- Interactive map of Thrupe Lane Swallet
- Location: Croscombe, Somerset
- OS grid: ST603458
- Coordinates: 51°12′38″N 2°34′08″W﻿ / ﻿51.21047°N 2.568998°W
- Depth: 117 m (384 ft)
- Length: 1,417 m (4,649 ft)
- Geology: Limestone
- Cave survey: Geological Conservation Review
- Registry: Mendip Cave Registry

= Thrupe Lane Swallet =

Cave system in Somerset, England

Thrupe Lane Swallet is a 0.5 ha geological Site of Special Scientific Interest in Somerset, notified in 1992. It is also a Geological Conservation Review site.

The name Thrupe Lane comes from the nearby hamlet of Thrupe, which in Anglo-Saxon meant dairy farm.

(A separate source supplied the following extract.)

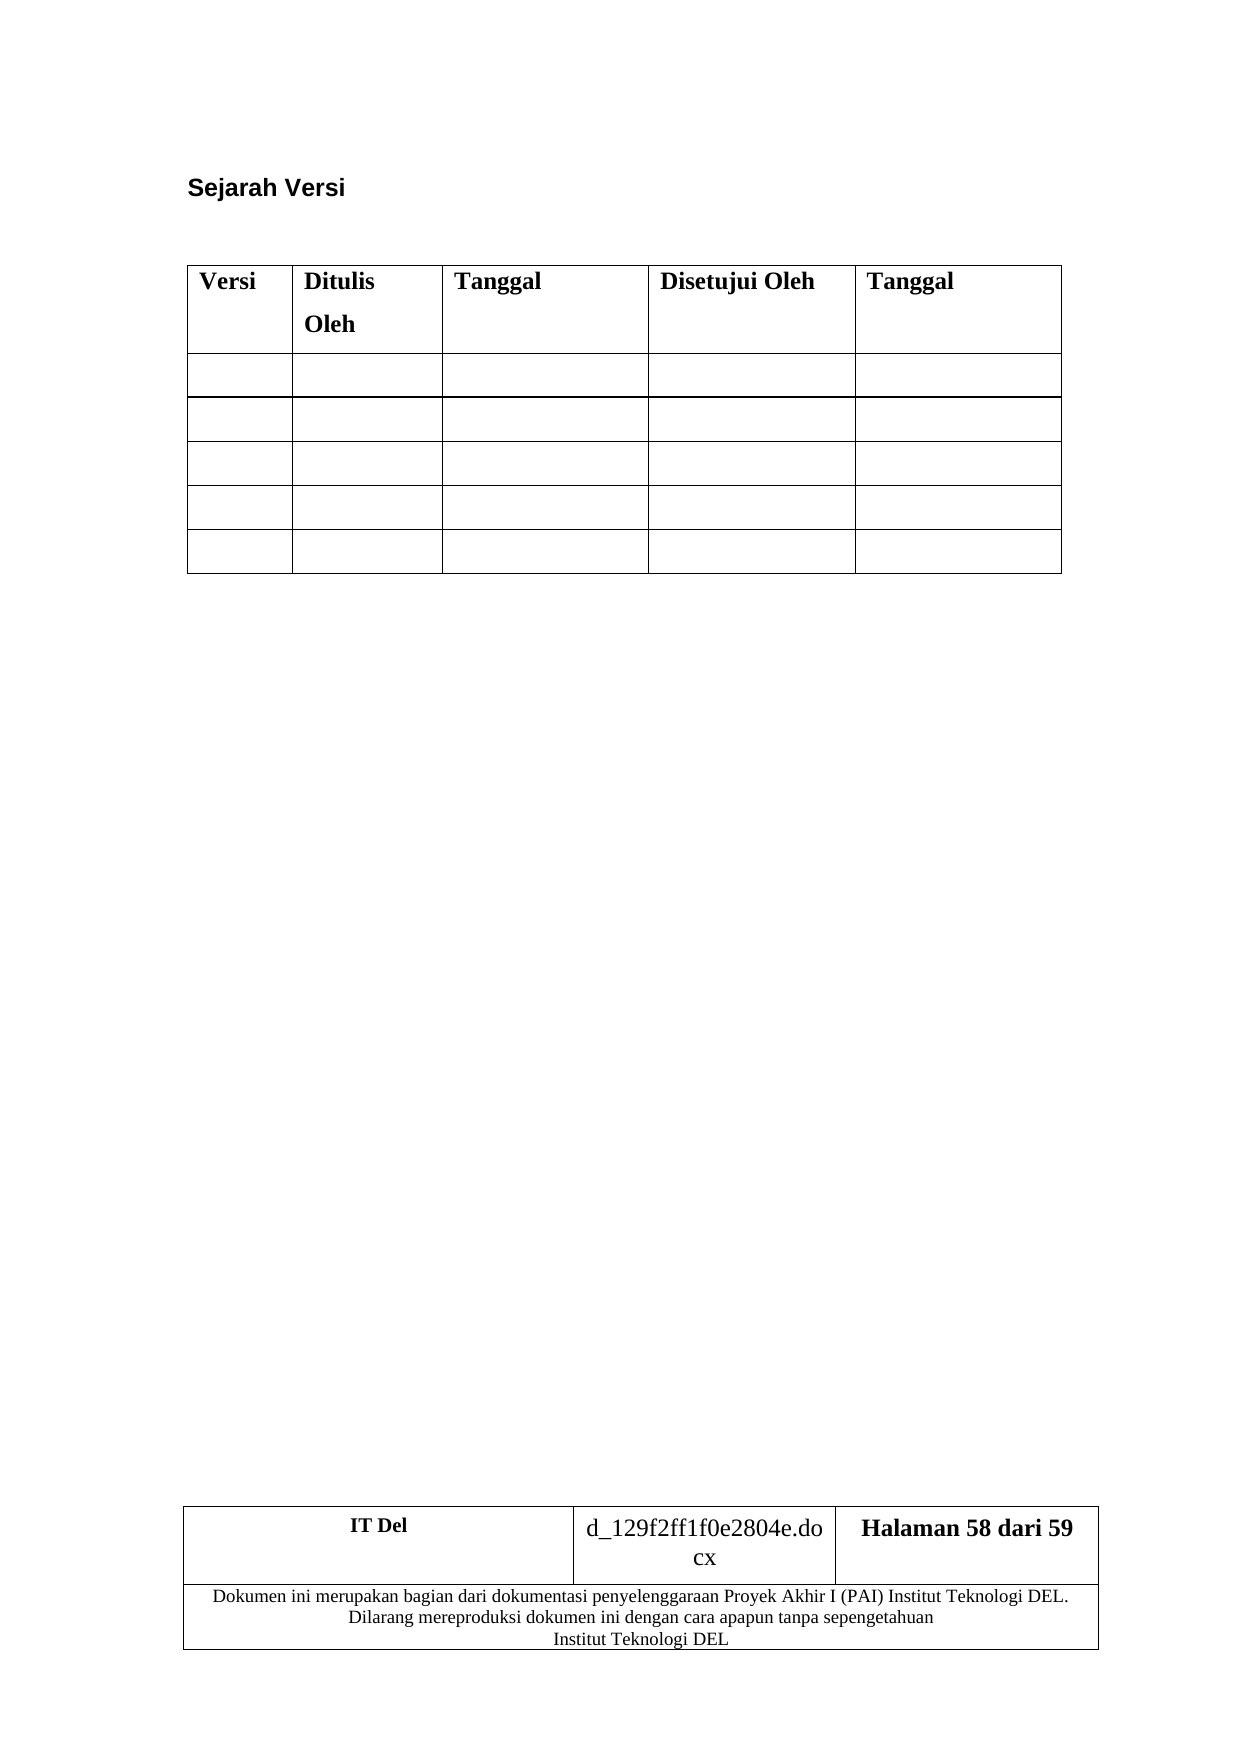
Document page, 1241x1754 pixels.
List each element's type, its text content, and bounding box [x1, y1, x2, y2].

The swallet is a small, single pothole cave system that is dominated by a series of deep (117 m) and mainly vertical passages, which follow fault lines, natural joints in the rock and mineral veins. It shows a form of cave development not seen elsewhere in the Mendips and contains the tallest vertical shaft in any known cave on the Mendip Hills, Atlas Pot, which is 60 m deep. The stream that flows through the cave is one of those that feeds St Andrew's Wells in the grounds of the Bishop's Palace in Wells.

Thrupe Lane Swallet was first entered in 1974 following digging by three caving groups. The entry shaft has been blasted open to ensure a stable entrance.